── EXTRACTED MATERIAL
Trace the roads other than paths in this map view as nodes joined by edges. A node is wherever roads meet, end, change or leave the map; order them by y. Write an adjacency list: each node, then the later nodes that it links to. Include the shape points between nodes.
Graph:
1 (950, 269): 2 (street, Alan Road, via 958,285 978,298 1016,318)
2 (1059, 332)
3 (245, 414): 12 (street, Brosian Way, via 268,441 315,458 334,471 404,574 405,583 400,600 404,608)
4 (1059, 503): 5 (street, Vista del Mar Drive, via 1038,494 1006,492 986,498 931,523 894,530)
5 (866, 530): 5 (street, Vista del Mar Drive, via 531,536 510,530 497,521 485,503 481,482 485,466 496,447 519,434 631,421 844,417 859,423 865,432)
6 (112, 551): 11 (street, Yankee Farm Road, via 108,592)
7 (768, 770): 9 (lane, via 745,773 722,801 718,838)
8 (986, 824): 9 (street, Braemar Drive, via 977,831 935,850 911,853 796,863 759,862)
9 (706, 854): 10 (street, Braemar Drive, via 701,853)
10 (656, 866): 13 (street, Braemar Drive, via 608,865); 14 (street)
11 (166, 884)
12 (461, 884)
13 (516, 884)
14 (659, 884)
────
(PROBLEM TO SOLVE)
Each line of the data must be written out exactly as it appears.

(RESPONSE BELOW)
Trace the roads other than paths in this map view as nodes joined by edges. A node is wherever roads meet, end, change or leave the map; order them by y. Write an adjacency list: each node, then the later nodes that it links to. Include the shape points between nodes.
Graph:
1 (950, 269): 2 (street, Alan Road, via 958,285 978,298 1016,318)
2 (1059, 332)
3 (245, 414): 12 (street, Brosian Way, via 268,441 315,458 334,471 404,574 405,583 400,600 404,608)
4 (1059, 503): 5 (street, Vista del Mar Drive, via 1038,494 1006,492 986,498 931,523 894,530)
5 (866, 530): 5 (street, Vista del Mar Drive, via 531,536 510,530 497,521 485,503 481,482 485,466 496,447 519,434 631,421 844,417 859,423 865,432)
6 (112, 551): 11 (street, Yankee Farm Road, via 108,592)
7 (768, 770): 9 (lane, via 745,773 722,801 718,838)
8 (986, 824): 9 (street, Braemar Drive, via 977,831 935,850 911,853 796,863 759,862)
9 (706, 854): 10 (street, Braemar Drive, via 701,853)
10 (656, 866): 13 (street, Braemar Drive, via 608,865); 14 (street)
11 (166, 884)
12 (461, 884)
13 (516, 884)
14 (659, 884)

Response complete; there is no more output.